Katie is so worried that she will be an outsider among her friends that she pretends that she's gotten her period, going as far as to paint a pad with red nail polish—after praying and doing thigh exercises fail to make a difference. This young girl is desperately reaching out to share in her friends' experience, faking it until she makes it.

Then her mother comes in with the painted pad in her hand, asking to know what it is (did she really need to ask?). Katie, embarrassed (and who wouldn't be?), gets on the defensive and responds, "What do you think it is? I'm on my ladies' days."

At this point, I was really expecting the mother to reassure Katie that people don't sexually develop uniformly, that many things factor into puberty, that this is normal for our species, that she is as much a woman now as she would be after her period.

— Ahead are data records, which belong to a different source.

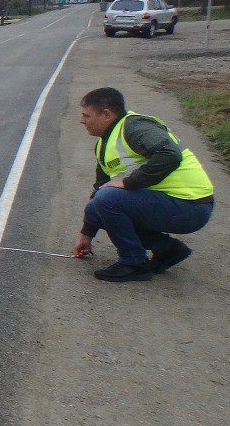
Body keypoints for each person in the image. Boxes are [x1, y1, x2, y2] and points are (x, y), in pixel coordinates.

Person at [72, 86, 215, 282]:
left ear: (106, 114)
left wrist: (129, 182)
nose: (82, 121)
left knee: (107, 199)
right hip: (171, 203)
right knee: (99, 202)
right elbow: (100, 188)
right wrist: (86, 234)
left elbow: (169, 154)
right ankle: (168, 250)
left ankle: (134, 263)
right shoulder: (104, 145)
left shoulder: (135, 127)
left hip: (191, 206)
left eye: (87, 115)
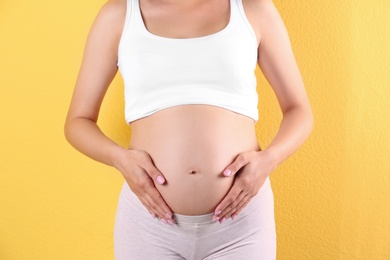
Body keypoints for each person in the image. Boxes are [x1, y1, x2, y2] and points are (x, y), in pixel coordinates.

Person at [64, 0, 314, 258]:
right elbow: (78, 121)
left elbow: (299, 109)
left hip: (241, 224)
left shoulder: (252, 9)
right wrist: (119, 159)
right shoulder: (119, 14)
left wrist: (268, 161)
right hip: (149, 225)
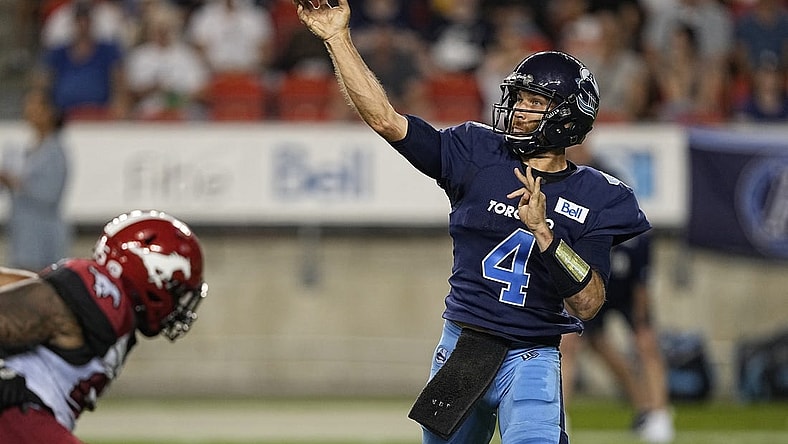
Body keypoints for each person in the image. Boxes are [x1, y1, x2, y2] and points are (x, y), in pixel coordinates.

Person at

Instead, she decides that the fact that her daughter lied to her—and in that tone!—is more important than Katie's worries. Instead of helping Katie feel okay about herself and her body, this mom decides to get even.

So Katie's mother arranges a "First Moon Party," and invites everyone: grandparents, her own coworkers, her daughter's friends, and a dreamy boy band. This is how we get into that wonderland of games and piñatas celebrating the female body.

Except that it's not a celebration. The party is a device to shame a young girl who is deeply concerned about her body, and about what it means that her body's development doesn't match that of her friends. Katie's friends and family were invited over to play a part in an afternoon of shaming that results in an exasperated Katie finally confessing to her mother that she faked her period.

Her mother's response to that confession is to chuckle at her victory. Her victory over her preteen daughter. Seriously?

Oh, and Katie's mom hands her a box of HelloFlo, for the period Katie hasn't had yet—the period which is causing her so much anxiety. The kit takes the place of any actual conversation, presumably because the kit contains information about how people develop at different rates and she shouldn't worry. Or maybe because there's candy. Or something.

Instead of talking about how it's good to be open about the female body, to bring it out of the shadows, out of girls' slumber parties and girls' night outs and into one's community by having a party, her mother then delivers the final blow: She reveals that the party is her way of grounding Katie for lying.

The spot ends with Katie pulling away when her mom touches her shoulder, and I don't blame her. Her mother ought to have been a source of information and warmth. Instead, she chose retaliatory humiliation.

Even the awesomeness of red-dipped marshmallows, the Cherry Slush Club, a "vagician," and a period that looks like Florida can't make up for the disservice Katie's mom did her when she turned that painted pad into something that, at the end of the day, was all about her—instead of being about her daughter.